TASK ITEM: Retype the data below, every word of it, exactly.

=== Begin Enclosure ===

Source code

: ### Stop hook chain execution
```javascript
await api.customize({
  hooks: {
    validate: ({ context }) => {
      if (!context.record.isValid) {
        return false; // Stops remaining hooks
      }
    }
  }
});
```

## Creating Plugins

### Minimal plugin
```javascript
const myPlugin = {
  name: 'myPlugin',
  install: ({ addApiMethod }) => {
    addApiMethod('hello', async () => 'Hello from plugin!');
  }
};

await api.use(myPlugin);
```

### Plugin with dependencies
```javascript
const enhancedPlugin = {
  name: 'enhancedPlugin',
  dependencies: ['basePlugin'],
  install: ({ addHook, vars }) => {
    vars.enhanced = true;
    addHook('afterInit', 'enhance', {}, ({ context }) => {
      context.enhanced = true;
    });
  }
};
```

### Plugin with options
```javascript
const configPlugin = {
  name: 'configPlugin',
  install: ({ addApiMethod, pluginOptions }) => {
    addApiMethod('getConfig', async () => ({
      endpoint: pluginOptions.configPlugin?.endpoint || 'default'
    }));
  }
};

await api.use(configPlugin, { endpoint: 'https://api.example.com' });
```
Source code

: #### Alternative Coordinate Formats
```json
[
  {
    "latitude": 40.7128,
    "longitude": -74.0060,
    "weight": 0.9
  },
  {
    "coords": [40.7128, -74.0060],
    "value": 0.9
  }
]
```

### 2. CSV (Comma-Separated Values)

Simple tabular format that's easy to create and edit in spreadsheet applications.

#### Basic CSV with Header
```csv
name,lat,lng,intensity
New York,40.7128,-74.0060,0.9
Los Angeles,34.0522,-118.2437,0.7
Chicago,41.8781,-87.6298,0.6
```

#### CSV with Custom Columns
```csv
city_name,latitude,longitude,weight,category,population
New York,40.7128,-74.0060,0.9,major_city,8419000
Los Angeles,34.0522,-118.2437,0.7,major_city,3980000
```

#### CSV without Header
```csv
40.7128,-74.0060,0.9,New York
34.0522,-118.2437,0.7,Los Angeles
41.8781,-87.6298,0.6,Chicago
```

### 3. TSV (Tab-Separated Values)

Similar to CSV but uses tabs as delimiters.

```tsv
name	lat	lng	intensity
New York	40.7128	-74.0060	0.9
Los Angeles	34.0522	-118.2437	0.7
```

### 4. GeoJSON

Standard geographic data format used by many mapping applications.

=== End Enclosure ===

ANSWER TO THE EXERCISE:
Source code

: ### Stop hook chain execution
```javascript
await api.customize({
  hooks: {
    validate: ({ context }) => {
      if (!context.record.isValid) {
        return false; // Stops remaining hooks
      }
    }
  }
});
```

## Creating Plugins

### Minimal plugin
```javascript
const myPlugin = {
  name: 'myPlugin',
  install: ({ addApiMethod }) => {
    addApiMethod('hello', async () => 'Hello from plugin!');
  }
};

await api.use(myPlugin);
```

### Plugin with dependencies
```javascript
const enhancedPlugin = {
  name: 'enhancedPlugin',
  dependencies: ['basePlugin'],
  install: ({ addHook, vars }) => {
    vars.enhanced = true;
    addHook('afterInit', 'enhance', {}, ({ context }) => {
      context.enhanced = true;
    });
  }
};
```

### Plugin with options
```javascript
const configPlugin = {
  name: 'configPlugin',
  install: ({ addApiMethod, pluginOptions }) => {
    addApiMethod('getConfig', async () => ({
      endpoint: pluginOptions.configPlugin?.endpoint || 'default'
    }));
  }
};

await api.use(configPlugin, { endpoint: 'https://api.example.com' });
```
Source code

: #### Alternative Coordinate Formats
```json
[
  {
    "latitude": 40.7128,
    "longitude": -74.0060,
    "weight": 0.9
  },
  {
    "coords": [40.7128, -74.0060],
    "value": 0.9
  }
]
```

### 2. CSV (Comma-Separated Values)

Simple tabular format that's easy to create and edit in spreadsheet applications.

#### Basic CSV with Header
```csv
name,lat,lng,intensity
New York,40.7128,-74.0060,0.9
Los Angeles,34.0522,-118.2437,0.7
Chicago,41.8781,-87.6298,0.6
```

#### CSV with Custom Columns
```csv
city_name,latitude,longitude,weight,category,population
New York,40.7128,-74.0060,0.9,major_city,8419000
Los Angeles,34.0522,-118.2437,0.7,major_city,3980000
```

#### CSV without Header
```csv
40.7128,-74.0060,0.9,New York
34.0522,-118.2437,0.7,Los Angeles
41.8781,-87.6298,0.6,Chicago
```

### 3. TSV (Tab-Separated Values)

Similar to CSV but uses tabs as delimiters.

```tsv
name	lat	lng	intensity
New York	40.7128	-74.0060	0.9
Los Angeles	34.0522	-118.2437	0.7
```

### 4. GeoJSON

Standard geographic data format used by many mapping applications.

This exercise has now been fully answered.